(Data records)

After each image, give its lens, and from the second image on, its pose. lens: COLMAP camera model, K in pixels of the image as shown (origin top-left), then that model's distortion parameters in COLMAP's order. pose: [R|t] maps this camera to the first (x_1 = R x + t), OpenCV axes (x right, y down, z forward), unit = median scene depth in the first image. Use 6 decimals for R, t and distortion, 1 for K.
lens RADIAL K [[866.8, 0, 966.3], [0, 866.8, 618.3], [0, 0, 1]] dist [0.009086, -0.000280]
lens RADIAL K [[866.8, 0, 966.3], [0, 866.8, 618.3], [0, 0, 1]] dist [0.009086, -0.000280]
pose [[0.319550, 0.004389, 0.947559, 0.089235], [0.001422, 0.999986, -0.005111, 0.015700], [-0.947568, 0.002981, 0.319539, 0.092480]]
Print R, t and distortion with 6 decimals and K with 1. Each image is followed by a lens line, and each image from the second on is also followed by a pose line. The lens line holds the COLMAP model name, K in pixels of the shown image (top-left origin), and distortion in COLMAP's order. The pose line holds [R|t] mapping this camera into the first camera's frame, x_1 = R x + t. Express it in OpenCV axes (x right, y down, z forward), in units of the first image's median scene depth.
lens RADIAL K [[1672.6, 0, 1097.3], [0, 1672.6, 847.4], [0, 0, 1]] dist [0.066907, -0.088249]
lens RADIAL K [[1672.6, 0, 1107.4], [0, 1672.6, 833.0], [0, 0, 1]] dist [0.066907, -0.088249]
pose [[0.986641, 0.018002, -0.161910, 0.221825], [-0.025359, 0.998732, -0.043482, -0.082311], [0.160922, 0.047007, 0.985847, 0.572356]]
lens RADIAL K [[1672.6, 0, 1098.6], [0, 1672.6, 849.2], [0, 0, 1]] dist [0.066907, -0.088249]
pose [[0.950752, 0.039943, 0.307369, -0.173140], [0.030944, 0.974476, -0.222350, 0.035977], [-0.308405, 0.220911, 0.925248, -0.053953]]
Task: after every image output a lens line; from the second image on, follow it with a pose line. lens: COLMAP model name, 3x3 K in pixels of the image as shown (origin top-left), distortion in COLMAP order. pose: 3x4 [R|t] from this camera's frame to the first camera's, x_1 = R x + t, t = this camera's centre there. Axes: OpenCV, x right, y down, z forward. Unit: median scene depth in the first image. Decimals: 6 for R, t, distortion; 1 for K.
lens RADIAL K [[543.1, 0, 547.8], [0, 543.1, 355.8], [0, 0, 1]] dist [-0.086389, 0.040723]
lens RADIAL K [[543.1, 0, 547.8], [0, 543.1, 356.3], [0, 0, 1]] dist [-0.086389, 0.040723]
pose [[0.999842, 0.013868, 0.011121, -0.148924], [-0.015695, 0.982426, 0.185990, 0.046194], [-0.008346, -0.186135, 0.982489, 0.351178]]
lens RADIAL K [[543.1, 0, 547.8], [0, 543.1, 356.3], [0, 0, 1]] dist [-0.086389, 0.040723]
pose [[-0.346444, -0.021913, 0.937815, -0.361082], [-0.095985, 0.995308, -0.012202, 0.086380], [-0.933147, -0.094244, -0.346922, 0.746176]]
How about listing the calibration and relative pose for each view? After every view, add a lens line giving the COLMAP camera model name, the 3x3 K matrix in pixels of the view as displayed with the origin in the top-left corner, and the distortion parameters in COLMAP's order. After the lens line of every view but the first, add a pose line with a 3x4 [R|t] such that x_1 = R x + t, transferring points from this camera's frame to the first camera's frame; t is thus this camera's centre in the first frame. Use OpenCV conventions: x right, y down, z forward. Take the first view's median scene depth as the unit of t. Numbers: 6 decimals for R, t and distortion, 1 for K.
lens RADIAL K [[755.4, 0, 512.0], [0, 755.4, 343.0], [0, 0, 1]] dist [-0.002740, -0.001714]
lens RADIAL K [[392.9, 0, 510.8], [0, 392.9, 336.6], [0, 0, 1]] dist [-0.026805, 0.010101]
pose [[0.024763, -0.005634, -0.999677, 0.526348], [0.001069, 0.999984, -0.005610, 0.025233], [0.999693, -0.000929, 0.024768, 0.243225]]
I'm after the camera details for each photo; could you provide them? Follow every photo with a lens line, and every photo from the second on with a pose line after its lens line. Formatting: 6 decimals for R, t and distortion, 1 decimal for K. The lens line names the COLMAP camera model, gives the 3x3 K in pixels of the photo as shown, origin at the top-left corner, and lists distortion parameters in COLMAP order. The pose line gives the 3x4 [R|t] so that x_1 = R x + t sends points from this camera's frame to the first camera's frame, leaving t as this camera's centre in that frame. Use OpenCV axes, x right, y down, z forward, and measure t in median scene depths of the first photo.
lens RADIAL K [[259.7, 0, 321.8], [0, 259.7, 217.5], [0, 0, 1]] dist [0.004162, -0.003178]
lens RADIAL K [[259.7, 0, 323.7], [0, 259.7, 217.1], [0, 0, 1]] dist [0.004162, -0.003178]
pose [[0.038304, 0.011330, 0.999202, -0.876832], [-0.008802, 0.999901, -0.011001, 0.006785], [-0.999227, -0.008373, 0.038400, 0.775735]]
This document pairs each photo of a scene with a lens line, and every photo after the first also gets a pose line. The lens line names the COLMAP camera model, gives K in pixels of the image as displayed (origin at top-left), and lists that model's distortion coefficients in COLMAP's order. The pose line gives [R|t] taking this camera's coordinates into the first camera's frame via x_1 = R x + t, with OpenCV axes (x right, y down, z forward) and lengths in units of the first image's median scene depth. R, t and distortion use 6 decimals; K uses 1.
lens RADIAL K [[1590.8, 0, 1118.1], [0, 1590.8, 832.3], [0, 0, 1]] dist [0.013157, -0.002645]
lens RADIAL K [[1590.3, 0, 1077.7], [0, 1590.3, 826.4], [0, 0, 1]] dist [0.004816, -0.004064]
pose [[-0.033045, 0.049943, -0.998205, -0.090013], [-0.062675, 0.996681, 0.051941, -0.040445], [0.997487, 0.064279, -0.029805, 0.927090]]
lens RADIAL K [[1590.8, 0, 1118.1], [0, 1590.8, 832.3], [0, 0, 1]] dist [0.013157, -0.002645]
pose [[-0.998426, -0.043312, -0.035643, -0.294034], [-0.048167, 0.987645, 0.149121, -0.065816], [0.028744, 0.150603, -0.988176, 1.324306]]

(End Data records)

Rewrite the material above, replacing every occurrence of "COLMAP" with "OpenCV" and leaving everything else unchanged.

After each image, give its lens, and from the second image on, its pose. lens: OpenCV camera model, K in pixels of the image as shown (origin top-left), then that model's distortion parameters in OpenCV's order. pose: [R|t] maps this camera to the first (x_1 = R x + t), OpenCV axes (x right, y down, z forward), unit = median scene depth in the first image. Use 6 decimals for R, t and distortion, 1 for K.
lens RADIAL K [[866.8, 0, 966.3], [0, 866.8, 618.3], [0, 0, 1]] dist [0.009086, -0.000280]
lens RADIAL K [[866.8, 0, 966.3], [0, 866.8, 618.3], [0, 0, 1]] dist [0.009086, -0.000280]
pose [[0.319550, 0.004389, 0.947559, 0.089235], [0.001422, 0.999986, -0.005111, 0.015700], [-0.947568, 0.002981, 0.319539, 0.092480]]
Print R, t and distortion with 6 decimals and K with 1. Each image is followed by a lens line, and each image from the second on is also followed by a pose line. The lens line holds the OpenCV model name, K in pixels of the shown image (top-left origin), and distortion in OpenCV's order. The pose line holds [R|t] mapping this camera into the first camera's frame, x_1 = R x + t. Express it in OpenCV axes (x right, y down, z forward), in units of the first image's median scene depth.
lens RADIAL K [[1672.6, 0, 1097.3], [0, 1672.6, 847.4], [0, 0, 1]] dist [0.066907, -0.088249]
lens RADIAL K [[1672.6, 0, 1107.4], [0, 1672.6, 833.0], [0, 0, 1]] dist [0.066907, -0.088249]
pose [[0.986641, 0.018002, -0.161910, 0.221825], [-0.025359, 0.998732, -0.043482, -0.082311], [0.160922, 0.047007, 0.985847, 0.572356]]
lens RADIAL K [[1672.6, 0, 1098.6], [0, 1672.6, 849.2], [0, 0, 1]] dist [0.066907, -0.088249]
pose [[0.950752, 0.039943, 0.307369, -0.173140], [0.030944, 0.974476, -0.222350, 0.035977], [-0.308405, 0.220911, 0.925248, -0.053953]]
Task: after every image output a lens line; from the second image on, follow it with a pose line. lens: OpenCV model name, 3x3 K in pixels of the image as shown (origin top-left), distortion in OpenCV order. pose: 3x4 [R|t] from this camera's frame to the first camera's, x_1 = R x + t, t = this camera's centre there. Axes: OpenCV, x right, y down, z forward. Unit: median scene depth in the first image. Decimals: 6 for R, t, distortion; 1 for K.
lens RADIAL K [[543.1, 0, 547.8], [0, 543.1, 355.8], [0, 0, 1]] dist [-0.086389, 0.040723]
lens RADIAL K [[543.1, 0, 547.8], [0, 543.1, 356.3], [0, 0, 1]] dist [-0.086389, 0.040723]
pose [[0.999842, 0.013868, 0.011121, -0.148924], [-0.015695, 0.982426, 0.185990, 0.046194], [-0.008346, -0.186135, 0.982489, 0.351178]]
lens RADIAL K [[543.1, 0, 547.8], [0, 543.1, 356.3], [0, 0, 1]] dist [-0.086389, 0.040723]
pose [[-0.346444, -0.021913, 0.937815, -0.361082], [-0.095985, 0.995308, -0.012202, 0.086380], [-0.933147, -0.094244, -0.346922, 0.746176]]
How about listing the calibration and relative pose for each view? After every view, add a lens line giving the OpenCV camera model name, the 3x3 K matrix in pixels of the view as displayed with the origin in the top-left corner, and the distortion parameters in OpenCV's order. After the lens line of every view but the first, add a pose line with a 3x4 [R|t] such that x_1 = R x + t, transferring points from this camera's frame to the first camera's frame; t is thus this camera's centre in the first frame. Use OpenCV conventions: x right, y down, z forward. Take the first view's median scene depth as the unit of t. Numbers: 6 decimals for R, t and distortion, 1 for K.
lens RADIAL K [[755.4, 0, 512.0], [0, 755.4, 343.0], [0, 0, 1]] dist [-0.002740, -0.001714]
lens RADIAL K [[392.9, 0, 510.8], [0, 392.9, 336.6], [0, 0, 1]] dist [-0.026805, 0.010101]
pose [[0.024763, -0.005634, -0.999677, 0.526348], [0.001069, 0.999984, -0.005610, 0.025233], [0.999693, -0.000929, 0.024768, 0.243225]]
I'm after the camera details for each photo; could you provide them? Follow every photo with a lens line, and every photo from the second on with a pose line after its lens line. Formatting: 6 decimals for R, t and distortion, 1 decimal for K. The lens line names the OpenCV camera model, gives the 3x3 K in pixels of the photo as shown, origin at the top-left corner, and lists distortion parameters in OpenCV order. The pose line gives the 3x4 [R|t] so that x_1 = R x + t sends points from this camera's frame to the first camera's frame, leaving t as this camera's centre in that frame. Use OpenCV axes, x right, y down, z forward, and measure t in median scene depths of the first photo.
lens RADIAL K [[259.7, 0, 321.8], [0, 259.7, 217.5], [0, 0, 1]] dist [0.004162, -0.003178]
lens RADIAL K [[259.7, 0, 323.7], [0, 259.7, 217.1], [0, 0, 1]] dist [0.004162, -0.003178]
pose [[0.038304, 0.011330, 0.999202, -0.876832], [-0.008802, 0.999901, -0.011001, 0.006785], [-0.999227, -0.008373, 0.038400, 0.775735]]
This document pairs each photo of a scene with a lens line, and every photo after the first also gets a pose line. The lens line names the OpenCV camera model, gives K in pixels of the image as displayed (origin at top-left), and lists that model's distortion coefficients in OpenCV's order. The pose line gives [R|t] taking this camera's coordinates into the first camera's frame via x_1 = R x + t, with OpenCV axes (x right, y down, z forward) and lengths in units of the first image's median scene depth. R, t and distortion use 6 decimals; K uses 1.
lens RADIAL K [[1590.8, 0, 1118.1], [0, 1590.8, 832.3], [0, 0, 1]] dist [0.013157, -0.002645]
lens RADIAL K [[1590.3, 0, 1077.7], [0, 1590.3, 826.4], [0, 0, 1]] dist [0.004816, -0.004064]
pose [[-0.033045, 0.049943, -0.998205, -0.090013], [-0.062675, 0.996681, 0.051941, -0.040445], [0.997487, 0.064279, -0.029805, 0.927090]]
lens RADIAL K [[1590.8, 0, 1118.1], [0, 1590.8, 832.3], [0, 0, 1]] dist [0.013157, -0.002645]
pose [[-0.998426, -0.043312, -0.035643, -0.294034], [-0.048167, 0.987645, 0.149121, -0.065816], [0.028744, 0.150603, -0.988176, 1.324306]]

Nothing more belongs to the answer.